Temperatures across the eastern United States will average colder than normal in December but can be expected to become warmer than normal in January, according to forecaster WSI Corp. of Andover, MA.

“The current cold pattern in the northeastern U.S. should persist through at least the first half of December,” said WSI seasonal forecaster Todd Crawford. “A temporary transition to a mild pattern should occur from January into early February, before the pattern reverts back to a much colder regime during the last weeks of winter. The current configuration of the very cold North Pacific ocean temperatures and wind patterns in the tropical Pacific should result in a cold winter in the Northwest and a warm winter in the Southeast. The Northeast will likely experience more subseasonal variability than other regions this winter.”

In its Energycast Outlook for December WSI forecast colder-than-normal temperatures across the Northeast, Southeast and North Central (except Iowa and Nebraska) regions, and much colder-than-normal weather is expected in New York and New England. Warmer-than-normal temperatures will dominate the rest of the country (except Montana), with the warmest temperatures expected in Texas and New Mexico, according to WSI.

Energy Security Analysis Inc. (ESAI) said delivered natural gas prices as well as power prices are likely to get a boost from the early season cold weather, though fuel switching for power generation is also likely. The marginal reduction in natural gas demand may help to soften basis spikes associated with the colder-than-normal temperatures and, with fuel oil trading lower than natural gas, implied that on-peak market heat rates will be slightly lower than otherwise in the regions that have fuel-switching capabilities, ESAI said. The reduction in natural gas demand in areas forecast to be warmer than normal in December — relatively sparsely populated areas west of the Mississippi — is unlikely to offset the increases in the Northeast, and Henry Hub prices are likely to be slightly firm as a result, according to ESAI.

Warmer weather will move across the country in January, with warmer-than-normal temperatures expected across all of the eastern and central United States, while colder-than-normal temperatures will take over in the west, according to WSI. With relatively warmer weather taking over in key heating regions across the nation’s northern tier, the demand for natural gas for power and heating in the consuming east will be significantly reduced, according to ESAI. It will also keep prices in check in January and keep withdrawal rates lower than normal.

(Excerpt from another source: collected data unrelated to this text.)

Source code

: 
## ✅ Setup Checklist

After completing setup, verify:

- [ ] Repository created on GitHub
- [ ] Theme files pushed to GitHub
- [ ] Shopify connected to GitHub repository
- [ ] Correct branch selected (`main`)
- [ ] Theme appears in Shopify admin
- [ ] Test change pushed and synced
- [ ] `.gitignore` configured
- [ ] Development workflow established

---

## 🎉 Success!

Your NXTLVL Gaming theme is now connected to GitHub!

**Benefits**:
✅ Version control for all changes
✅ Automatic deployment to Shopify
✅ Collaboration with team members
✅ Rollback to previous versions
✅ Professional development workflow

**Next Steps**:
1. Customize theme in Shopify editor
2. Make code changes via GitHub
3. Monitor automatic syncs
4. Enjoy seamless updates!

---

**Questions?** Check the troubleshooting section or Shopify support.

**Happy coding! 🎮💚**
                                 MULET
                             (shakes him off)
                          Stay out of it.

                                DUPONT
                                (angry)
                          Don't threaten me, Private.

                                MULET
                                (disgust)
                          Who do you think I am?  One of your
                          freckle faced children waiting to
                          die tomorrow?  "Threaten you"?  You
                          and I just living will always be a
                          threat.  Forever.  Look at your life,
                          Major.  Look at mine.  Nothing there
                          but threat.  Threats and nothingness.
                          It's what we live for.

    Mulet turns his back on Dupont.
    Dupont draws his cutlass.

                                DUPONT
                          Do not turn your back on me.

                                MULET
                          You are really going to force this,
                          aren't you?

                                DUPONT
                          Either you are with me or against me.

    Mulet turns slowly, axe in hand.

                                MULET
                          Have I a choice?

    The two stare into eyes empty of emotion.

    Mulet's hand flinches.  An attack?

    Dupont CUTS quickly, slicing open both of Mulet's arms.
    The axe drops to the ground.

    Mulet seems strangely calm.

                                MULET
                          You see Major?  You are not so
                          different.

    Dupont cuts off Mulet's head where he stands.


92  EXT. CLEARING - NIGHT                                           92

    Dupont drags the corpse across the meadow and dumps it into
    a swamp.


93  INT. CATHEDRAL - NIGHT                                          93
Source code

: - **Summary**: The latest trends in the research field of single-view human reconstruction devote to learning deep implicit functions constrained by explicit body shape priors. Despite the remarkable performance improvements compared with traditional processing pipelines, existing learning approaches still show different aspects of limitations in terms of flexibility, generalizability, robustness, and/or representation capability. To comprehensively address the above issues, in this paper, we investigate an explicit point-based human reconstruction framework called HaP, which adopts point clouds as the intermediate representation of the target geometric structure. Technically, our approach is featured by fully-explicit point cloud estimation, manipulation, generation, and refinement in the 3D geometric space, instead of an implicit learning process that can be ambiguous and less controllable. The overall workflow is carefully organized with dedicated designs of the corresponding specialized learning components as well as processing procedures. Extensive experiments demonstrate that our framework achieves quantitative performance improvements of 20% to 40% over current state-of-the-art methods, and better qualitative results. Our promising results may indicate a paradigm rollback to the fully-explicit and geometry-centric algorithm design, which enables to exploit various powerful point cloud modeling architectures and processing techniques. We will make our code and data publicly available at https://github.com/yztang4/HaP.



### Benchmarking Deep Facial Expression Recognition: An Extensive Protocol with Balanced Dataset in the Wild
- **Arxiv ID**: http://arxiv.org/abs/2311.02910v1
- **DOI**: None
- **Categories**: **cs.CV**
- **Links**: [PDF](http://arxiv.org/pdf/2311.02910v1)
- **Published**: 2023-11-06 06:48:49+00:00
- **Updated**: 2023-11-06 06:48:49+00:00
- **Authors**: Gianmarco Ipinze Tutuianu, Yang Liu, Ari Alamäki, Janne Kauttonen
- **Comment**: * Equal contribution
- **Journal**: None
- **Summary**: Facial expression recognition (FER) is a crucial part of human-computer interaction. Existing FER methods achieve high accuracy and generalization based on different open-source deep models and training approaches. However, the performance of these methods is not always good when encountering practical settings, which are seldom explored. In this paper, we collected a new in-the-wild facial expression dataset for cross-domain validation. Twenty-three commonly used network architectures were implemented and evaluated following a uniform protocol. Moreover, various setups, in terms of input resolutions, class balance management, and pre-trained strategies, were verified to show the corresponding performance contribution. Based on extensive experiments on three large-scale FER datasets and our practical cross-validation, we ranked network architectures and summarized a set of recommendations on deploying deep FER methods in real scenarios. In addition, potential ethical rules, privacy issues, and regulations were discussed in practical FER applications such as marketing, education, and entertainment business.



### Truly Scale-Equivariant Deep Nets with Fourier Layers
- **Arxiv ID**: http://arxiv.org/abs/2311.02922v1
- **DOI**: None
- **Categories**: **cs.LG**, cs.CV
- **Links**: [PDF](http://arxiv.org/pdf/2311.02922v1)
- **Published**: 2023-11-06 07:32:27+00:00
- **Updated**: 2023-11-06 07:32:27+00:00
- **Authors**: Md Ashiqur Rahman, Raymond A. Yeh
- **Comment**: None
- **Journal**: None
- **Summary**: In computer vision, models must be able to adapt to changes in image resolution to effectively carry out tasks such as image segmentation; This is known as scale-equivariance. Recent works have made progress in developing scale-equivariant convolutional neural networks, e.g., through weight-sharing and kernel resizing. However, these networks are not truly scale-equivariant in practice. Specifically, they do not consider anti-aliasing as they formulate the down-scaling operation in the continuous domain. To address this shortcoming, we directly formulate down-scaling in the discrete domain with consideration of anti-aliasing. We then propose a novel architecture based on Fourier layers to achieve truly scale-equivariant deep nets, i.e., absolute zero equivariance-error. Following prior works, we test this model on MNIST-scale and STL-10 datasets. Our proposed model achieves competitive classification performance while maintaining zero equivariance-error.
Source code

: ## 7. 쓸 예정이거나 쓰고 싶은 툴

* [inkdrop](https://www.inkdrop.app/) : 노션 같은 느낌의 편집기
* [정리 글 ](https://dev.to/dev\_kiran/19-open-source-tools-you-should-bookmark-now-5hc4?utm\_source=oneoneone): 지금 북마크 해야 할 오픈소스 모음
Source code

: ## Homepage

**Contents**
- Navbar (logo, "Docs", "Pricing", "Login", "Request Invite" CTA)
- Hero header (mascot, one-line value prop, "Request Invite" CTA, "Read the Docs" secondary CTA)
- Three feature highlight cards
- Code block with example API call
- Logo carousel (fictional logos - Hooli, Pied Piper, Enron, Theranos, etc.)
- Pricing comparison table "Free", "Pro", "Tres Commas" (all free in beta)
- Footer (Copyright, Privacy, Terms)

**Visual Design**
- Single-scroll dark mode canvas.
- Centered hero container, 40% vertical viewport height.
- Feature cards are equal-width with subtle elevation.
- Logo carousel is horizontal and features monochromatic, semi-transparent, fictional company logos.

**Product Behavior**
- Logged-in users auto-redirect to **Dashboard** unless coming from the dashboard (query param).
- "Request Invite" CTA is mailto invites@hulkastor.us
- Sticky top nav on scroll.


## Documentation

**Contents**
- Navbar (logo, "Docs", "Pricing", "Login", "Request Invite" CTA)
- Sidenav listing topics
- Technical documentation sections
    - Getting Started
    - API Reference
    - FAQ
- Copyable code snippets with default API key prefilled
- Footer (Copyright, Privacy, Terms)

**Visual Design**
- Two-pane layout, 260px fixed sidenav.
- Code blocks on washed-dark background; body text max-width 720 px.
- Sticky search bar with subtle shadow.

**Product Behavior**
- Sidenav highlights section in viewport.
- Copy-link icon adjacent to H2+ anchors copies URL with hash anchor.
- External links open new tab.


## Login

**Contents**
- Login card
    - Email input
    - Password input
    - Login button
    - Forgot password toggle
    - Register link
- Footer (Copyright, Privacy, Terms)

“The rally that we expect to materialize from December’s cold temperatures will likely evaporate with January’s mild temperatures,” ESAI said. “Electrical loads will be lower than normal in the northern states, a bearish development for power prices and implied on-peak market heat rates in New England, New York, and PJM. The same cannot be said of the area west of the Rockies, however. With colder-than-normal temperatures expected in the West (particularly the on the West Coast), western basis and power prices are likely to get a boost from the colder-than-normal temperatures and the higher-than-normal electrical loads.”

By February colder-than-normal temperatures will have returned to the Northeast and North Central regions and will remain in place across the West, while warmer-than-normal temperatures will remain dominant in the Southeast and South Central regions, according to the WSI forecast. That would be bullish for natural gas prices, which are likely to have softened in January due to the mild weather, ESAI said. Colder-than-normal weather in the East will increase withdrawal rates from storage and help burn off some of the surplus to the five-year average, which is likely to have developed during the projected mild January weather. Electric loads in the Northeast will likely be higher in February, pushing gas and power prices higher. Assuming oil prices remain at currently levels, increases in implied on-peak market heat rates will likely be muted by fuel switching, according to ESAI, while power prices are likely to remain high in the Northwest and California on higher heating demand.

The WSI seasonal outlooks reference a standard 30-year norm (1971-2000). The next forecast, for January-March, is scheduled to be issued Dec. 16.